Ein Gericht verurteilt die Republik: Das Innenministerium hätte einen Politmord verhindern können
Jetzt wird der Fall wohl wieder für internationale Schlagzeilen sorgen, denn die Republik Österreich, so besagt ein vergangene Woche ergangenes vernichtendes Erkenntnis des Landesverwaltungsgerichts Wien, trägt Mitschuld am Tod des Flüchtlings.
Das Innenministerium und die Wiener Polizei, so urteilte Richter Wolfgang Helm, hätten es unterlassen, den Flüchtling und Kronzeugen Israilov ausreichend zu schützen.
Dadurch sei Artikel zwei der Europäischen Menschenrechtskonvention verletzt worden: das Recht auf Leben.

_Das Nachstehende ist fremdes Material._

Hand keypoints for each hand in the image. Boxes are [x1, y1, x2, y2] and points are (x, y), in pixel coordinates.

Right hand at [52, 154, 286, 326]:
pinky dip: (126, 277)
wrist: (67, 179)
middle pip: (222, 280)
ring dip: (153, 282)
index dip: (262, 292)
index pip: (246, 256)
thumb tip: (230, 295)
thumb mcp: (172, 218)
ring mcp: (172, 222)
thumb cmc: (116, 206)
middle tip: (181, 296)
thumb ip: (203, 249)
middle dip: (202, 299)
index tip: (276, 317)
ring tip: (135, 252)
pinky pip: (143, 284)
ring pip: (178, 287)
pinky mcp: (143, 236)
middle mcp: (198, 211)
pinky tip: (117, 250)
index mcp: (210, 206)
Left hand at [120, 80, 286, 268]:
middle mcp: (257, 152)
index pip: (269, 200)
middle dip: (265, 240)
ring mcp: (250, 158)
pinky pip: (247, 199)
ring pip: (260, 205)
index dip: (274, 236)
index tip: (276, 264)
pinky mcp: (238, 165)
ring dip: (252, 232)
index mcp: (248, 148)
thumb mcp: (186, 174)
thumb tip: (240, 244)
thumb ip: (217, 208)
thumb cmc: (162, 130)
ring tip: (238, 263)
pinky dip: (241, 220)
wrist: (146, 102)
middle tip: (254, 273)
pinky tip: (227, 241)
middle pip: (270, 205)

Die Republik Österreich soll Mitschuld an der Ermordung des tschetschenischen Asylwerbers Umar Israilov tragen, der vor sechseinhalb Jahren auf offener Straße in Wien-Floridsdorf erschossen wurde. Zu diesem Schluss kommt – wie der „Falter“ in seiner aktuellen Ausgabe berichtet – das Wiener Landesverwaltungsgericht in einem in der vorigen Woche ergangenen Urteil.

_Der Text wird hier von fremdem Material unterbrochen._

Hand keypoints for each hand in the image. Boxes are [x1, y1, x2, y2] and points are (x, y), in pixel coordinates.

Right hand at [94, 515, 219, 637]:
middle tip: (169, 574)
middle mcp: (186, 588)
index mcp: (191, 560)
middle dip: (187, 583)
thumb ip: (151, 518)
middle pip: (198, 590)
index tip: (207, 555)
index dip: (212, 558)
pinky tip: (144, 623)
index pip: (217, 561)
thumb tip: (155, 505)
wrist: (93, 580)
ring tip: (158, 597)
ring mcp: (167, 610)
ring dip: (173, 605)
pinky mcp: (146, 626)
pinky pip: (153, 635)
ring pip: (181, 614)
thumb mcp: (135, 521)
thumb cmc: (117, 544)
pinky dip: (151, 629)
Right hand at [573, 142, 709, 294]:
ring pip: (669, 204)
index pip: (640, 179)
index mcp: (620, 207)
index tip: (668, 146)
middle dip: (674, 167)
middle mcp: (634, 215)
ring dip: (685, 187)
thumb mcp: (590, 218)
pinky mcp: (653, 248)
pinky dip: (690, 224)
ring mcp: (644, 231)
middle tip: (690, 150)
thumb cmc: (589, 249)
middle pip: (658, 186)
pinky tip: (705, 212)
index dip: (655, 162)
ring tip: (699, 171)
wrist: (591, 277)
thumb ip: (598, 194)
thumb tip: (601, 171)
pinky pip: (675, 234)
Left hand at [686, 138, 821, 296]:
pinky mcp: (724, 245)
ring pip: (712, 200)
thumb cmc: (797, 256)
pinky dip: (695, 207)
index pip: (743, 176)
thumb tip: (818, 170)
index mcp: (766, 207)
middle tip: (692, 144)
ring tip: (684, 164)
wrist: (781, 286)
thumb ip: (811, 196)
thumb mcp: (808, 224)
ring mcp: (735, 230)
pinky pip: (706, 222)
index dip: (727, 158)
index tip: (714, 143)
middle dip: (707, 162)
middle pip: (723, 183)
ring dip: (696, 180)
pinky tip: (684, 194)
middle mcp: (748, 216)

Dem Erkenntnis zufolge sollen das Innenministerium, das Bundesamt für Verfassungsschutz und Terrorismusbekämpfung (BVT) und das Wiener Landesamt für Verfassungsschutz es unterlassen haben, den aus Tschetschenien geflüchteten Asylwerber ausreichend zu schützen, obwohl es Hinweise auf eine konkrete Bedrohung gab. Damit sei das in der Europäischen Menschenrechtskonvention (EMRK) verankerte Recht auf Leben verletzt worden. Das Landesverwaltungsgericht bescheinigt den Polizeibehörden „Gleichgültigkeit“ und „Naivität“.

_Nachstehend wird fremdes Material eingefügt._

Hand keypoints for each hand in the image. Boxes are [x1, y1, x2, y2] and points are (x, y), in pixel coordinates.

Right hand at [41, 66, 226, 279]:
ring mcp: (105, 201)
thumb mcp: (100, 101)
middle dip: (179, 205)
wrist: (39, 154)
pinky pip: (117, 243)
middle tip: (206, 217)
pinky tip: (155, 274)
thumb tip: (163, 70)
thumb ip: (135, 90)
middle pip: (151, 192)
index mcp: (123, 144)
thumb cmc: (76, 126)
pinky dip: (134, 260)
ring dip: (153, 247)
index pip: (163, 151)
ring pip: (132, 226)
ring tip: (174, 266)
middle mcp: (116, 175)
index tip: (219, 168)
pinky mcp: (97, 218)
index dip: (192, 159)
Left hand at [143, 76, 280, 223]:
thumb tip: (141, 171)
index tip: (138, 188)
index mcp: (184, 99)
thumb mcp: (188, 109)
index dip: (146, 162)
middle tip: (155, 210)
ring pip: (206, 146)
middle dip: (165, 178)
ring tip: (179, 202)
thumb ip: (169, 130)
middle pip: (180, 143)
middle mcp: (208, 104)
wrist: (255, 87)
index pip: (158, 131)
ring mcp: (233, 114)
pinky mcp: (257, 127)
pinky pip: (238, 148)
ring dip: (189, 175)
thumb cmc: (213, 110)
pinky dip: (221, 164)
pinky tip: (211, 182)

Israilov hatte gegen den tschetschenischen Präsidenten Ramsan Kadyrow ein Verfahren wegen Folter-Vorwürfen vor dem Europäischen Gerichtshof für Menschenrechte (EGMR) in die Wege geleitet. Den Hinweis eines Agenten, der im Zusammenhang damit Israilov als mögliche Zielscheibe des tschetschenischen Regimes bezeichnete, habe man seitens der Sicherheitsbehörden „nicht ernst genug genommen“. Das Landesverwaltungsgericht spricht von „Fehleinschätzung“. Innenministerium und Verfassungsschützer hätten nicht beachtet, „dass es sich bei Umar Israilov nicht um einen x-beliebigen Kriegsflüchtling, sondern um eine besonders exponierte Person gehandelt hat, die aus eigener Wahrnehmung und Betroffenheit Folter durch den Präsidenten der tschetschenischen Teilrepublik bezeugen konnte“, zitiert der „Falter“ aus dem Urteil.
Das Bedrohungsszenario für Israilov sei „unterschätzt“ und „heruntergespielt“ worden, rügt das Landesverwaltungsgericht. Dem Flüchtling sei der „notwendige und auch im zumutbaren Rahmen verfügbare aktive Schutz des Lebens“ versagt worden, indem etwa auf ein bereits im Sommer 2008 beim BVT eingebrachten Ersuchen um Personenschutz erst entsprechend reagiert wurde, als Israilov bereits tot war.